# [WHAT THE EXERCISE ASKS]
Could you reproduce, word for word, the mailing-list thread below about bringing cassandra-harry in tree as a submodule?

# [TEXT SHOWN]
========================
Re: [DISCUSS] Bring cassandra-harry in tree as a submodule

Alex Petrov Wed, 24 May 2023 23:38:04 -0700

While we are at it, we may also want to pull the in-jvm dtest API as a 
submodule, and actually move some tests that are common between the branches 
there.


On Thu, May 25, 2023, at 6:03 AM, Caleb Rackliffe wrote:
> Isn’t the other reason Accord works well as a submodule that it has no 
> dependencies on C* proper? Harry does at the moment, right? (Not that we 
> couldn’t address that…just trying to think this through…)
> 
>> On May 24, 2023, at 6:54 PM, Benedict <[email protected]> wrote:
>> 
>> 
>> In this case Harry is a testing module - it’s not something we will develop 
>> in tandem with C* releases, and we will want improvements to be applied 
>> across all branches.
>> 
>> So it seems a natural fit for submodules to me.
>> 
>> 
>>> On 24 May 2023, at 21:09, Caleb Rackliffe <[email protected]> wrote:
>>> 
>>> > Submodules do have their own overhead and edge cases, so I am mostly in 
>>> > favor of using for cases where the code must live outside of tree (such 
>>> > as jvm-dtest that lives out of tree as all branches need the same 
>>> > interfaces)
>>> 
>>> Agreed. Basically where I've ended up on this topic.
>>> 
>>> > We could go over some interesting examples such as testing 2i (SAI)
========================
# [DATA ROWS]

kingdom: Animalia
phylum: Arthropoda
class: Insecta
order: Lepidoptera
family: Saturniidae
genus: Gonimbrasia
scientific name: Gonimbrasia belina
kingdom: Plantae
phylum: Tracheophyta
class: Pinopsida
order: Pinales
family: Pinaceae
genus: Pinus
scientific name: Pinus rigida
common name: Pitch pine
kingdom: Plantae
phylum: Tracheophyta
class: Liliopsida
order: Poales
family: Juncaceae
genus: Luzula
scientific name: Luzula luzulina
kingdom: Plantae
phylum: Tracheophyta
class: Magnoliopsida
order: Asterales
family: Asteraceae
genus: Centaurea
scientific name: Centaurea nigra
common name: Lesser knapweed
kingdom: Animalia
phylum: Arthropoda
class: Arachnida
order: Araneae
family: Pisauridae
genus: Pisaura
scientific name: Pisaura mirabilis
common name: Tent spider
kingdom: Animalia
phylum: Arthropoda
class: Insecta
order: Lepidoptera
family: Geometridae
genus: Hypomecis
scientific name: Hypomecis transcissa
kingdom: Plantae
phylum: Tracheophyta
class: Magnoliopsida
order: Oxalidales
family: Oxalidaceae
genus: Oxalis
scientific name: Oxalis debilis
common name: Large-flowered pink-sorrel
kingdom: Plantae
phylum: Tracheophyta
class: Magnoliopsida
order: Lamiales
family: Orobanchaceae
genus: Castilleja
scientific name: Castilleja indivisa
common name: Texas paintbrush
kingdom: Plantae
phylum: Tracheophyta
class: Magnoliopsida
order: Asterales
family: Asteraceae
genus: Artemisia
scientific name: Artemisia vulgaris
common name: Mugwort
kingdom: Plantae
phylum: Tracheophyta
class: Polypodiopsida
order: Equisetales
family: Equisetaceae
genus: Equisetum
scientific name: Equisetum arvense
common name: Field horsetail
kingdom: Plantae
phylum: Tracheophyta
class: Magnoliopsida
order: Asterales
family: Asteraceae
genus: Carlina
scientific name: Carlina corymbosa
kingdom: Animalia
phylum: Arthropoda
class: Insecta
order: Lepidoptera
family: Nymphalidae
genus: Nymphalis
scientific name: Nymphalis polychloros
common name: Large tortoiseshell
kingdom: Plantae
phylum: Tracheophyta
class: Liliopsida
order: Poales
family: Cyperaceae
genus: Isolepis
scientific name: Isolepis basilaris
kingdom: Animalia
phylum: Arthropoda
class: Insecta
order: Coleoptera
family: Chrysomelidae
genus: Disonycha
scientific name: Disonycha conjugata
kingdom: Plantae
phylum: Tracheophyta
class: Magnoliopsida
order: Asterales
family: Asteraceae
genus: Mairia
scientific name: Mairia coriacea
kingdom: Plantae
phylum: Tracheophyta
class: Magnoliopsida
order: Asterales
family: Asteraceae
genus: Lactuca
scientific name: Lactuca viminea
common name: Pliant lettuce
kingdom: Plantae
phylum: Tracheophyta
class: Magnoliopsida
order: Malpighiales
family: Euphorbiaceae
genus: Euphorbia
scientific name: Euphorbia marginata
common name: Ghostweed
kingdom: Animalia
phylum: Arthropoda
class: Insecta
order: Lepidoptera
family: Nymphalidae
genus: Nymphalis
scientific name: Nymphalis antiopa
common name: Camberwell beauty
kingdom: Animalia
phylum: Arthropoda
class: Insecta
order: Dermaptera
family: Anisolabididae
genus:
========================
# [ANSWER]
Re: [DISCUSS] Bring cassandra-harry in tree as a submodule

Alex Petrov Wed, 24 May 2023 23:38:04 -0700

While we are at it, we may also want to pull the in-jvm dtest API as a 
submodule, and actually move some tests that are common between the branches 
there.


On Thu, May 25, 2023, at 6:03 AM, Caleb Rackliffe wrote:
> Isn’t the other reason Accord works well as a submodule that it has no 
> dependencies on C* proper? Harry does at the moment, right? (Not that we 
> couldn’t address that…just trying to think this through…)
> 
>> On May 24, 2023, at 6:54 PM, Benedict <[email protected]> wrote:
>> 
>> 
>> In this case Harry is a testing module - it’s not something we will develop 
>> in tandem with C* releases, and we will want improvements to be applied 
>> across all branches.
>> 
>> So it seems a natural fit for submodules to me.
>> 
>> 
>>> On 24 May 2023, at 21:09, Caleb Rackliffe <[email protected]> wrote:
>>> 
>>> > Submodules do have their own overhead and edge cases, so I am mostly in 
>>> > favor of using for cases where the code must live outside of tree (such 
>>> > as jvm-dtest that lives out of tree as all branches need the same 
>>> > interfaces)
>>> 
>>> Agreed. Basically where I've ended up on this topic.
>>> 
>>> > We could go over some interesting examples such as testing 2i (SAI)